Use Managed Services to Reduce Cost of Ownership: Consider using managed services like Amazon RDS instead of self-managed databases. Managed services often reduce operational overhead and provide cost savings compared to maintaining your infrastructure.

Based upon this example we can implement below points to follow the performance efficiency pillar

Create AWS Config rules.
Review and remediate AWS Config findings.
Apply preventative controls for compliance.

The below example is one of the easiest way to understand quickly about aws config rules
We can add this policy to the group so it will applicable to all users in that group. This policy will make restrictions when creating new resources
ex: When creating EC2 instance everyone should add only specific tags like environment and etc.. and select on t3.small instance type if they selecting those configurations if we add this policy to the group automatically creating EC2 instance will fail.(Not only this policy we can customize based upon our requirement)

{
  "Version": "2012-10-17",
  "Statement": [
    {
      "Action": ["ec2:Describe*"],
      "Resource": "*",
      "Effect": "Allow",
      "Sid": "AllowToDescribeAll"
    },
    {
      "Action": ["ec2:RunInstances", "ec2:CreateVolume"],
      "Resource": [
        "arn:aws:ec2:*::image/*",
        "arn:aws:ec2:*::snapshot/*",
        "arn:aws:ec2:*:*:subnet/*",
        "arn:aws:ec2:*:*:network-interface/*",
        "arn:aws:ec2:*:*:security-group/*",
        "arn:aws:ec2:*:*:key-pair/*",
        "arn:aws:ec2:*:*:volume/*"
      ],
      "Effect": "Allow",
      "Sid": "AllowRunInstances"
    },
    {
      "Condition": {
        "StringEquals": {
          "aws:RequestTag/CostCenter": "CC1",
          "aws:RequestTag/Environment": "Development",
          "ec2:InstanceType": "t3.small"
        }
      },
      "Action": ["ec2:RunInstances"],
      "Resource": ["arn:aws:ec2:*:*:instance/*"],
      "Effect": "Allow",
      "Sid": "AllowRunInstancesWithRestrictions"
    },
    {
      "Condition": {
        "StringEquals": {
          "ec2:CreateAction": "RunInstances"
        }
      },
      "Action": ["ec2:CreateTags"],
      "Resource": ["arn:aws:ec2:*:*:volume/*", "arn:aws:ec2:*:*:instance/*", "arn:aws:ec2:*:*:network-interface/*"],
      "Effect": "Allow",
      "Sid": "AllowCreateTagsOnlyLaunching"
    }
  ]
}

Here I launched EC2 instance with given Environment value as Dev instead of Development, so automatically it failed to launch the instance.

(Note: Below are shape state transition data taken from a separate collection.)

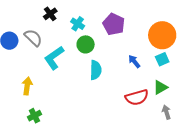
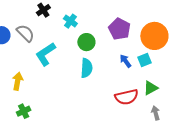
purple pentagon: (114, 24) -> (119, 29), moved
green circle: (86, 44) -> (86, 42), moved
cyan square: (162, 59) -> (144, 60), moved

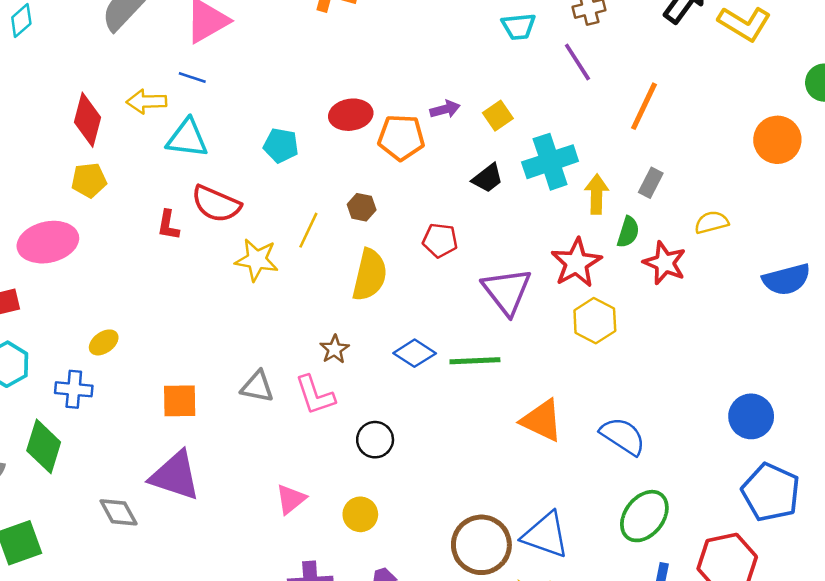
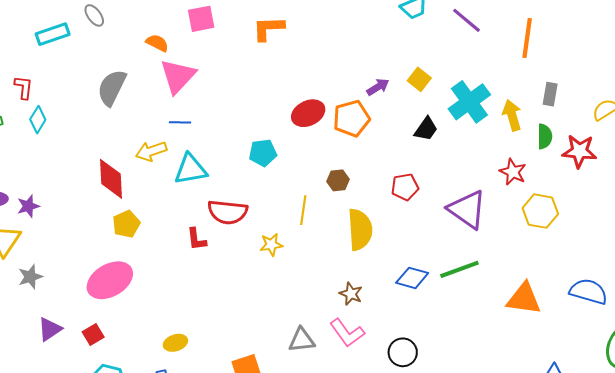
yellow star: (257, 260) -> (271, 245), size x0.7
red star: (576, 263) -> (513, 172), size x0.7
yellow ellipse: (104, 342) -> (175, 343), turned 35

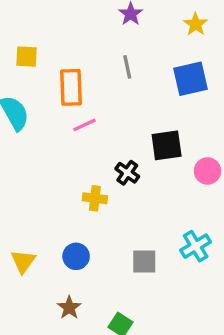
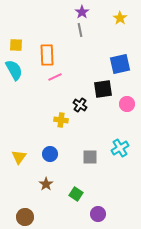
yellow square: (27, 57) -> (16, 45), moved
gray line: (127, 67) -> (80, 30), moved
blue square: (190, 79) -> (120, 64), moved

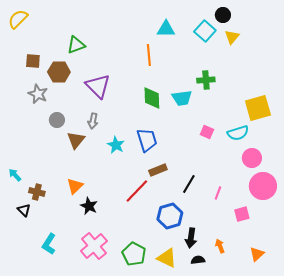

When i updated the value from Dev to Development automatically it launched an EC2 instance.

When creating aws config rules if any of the condition in the rule not satisfied automatically here the resource status will go to non-compliant.
Once all conditions in that rule satisfies automatically it will go to compliant state.

🔶 Outcome:

🔹 AWS Config rules continuously monitor resource configurations.

🔹 Findings are reviewed and remediated to maintain compliance.

🔹 Preventative controls help in avoiding unnecessary costs.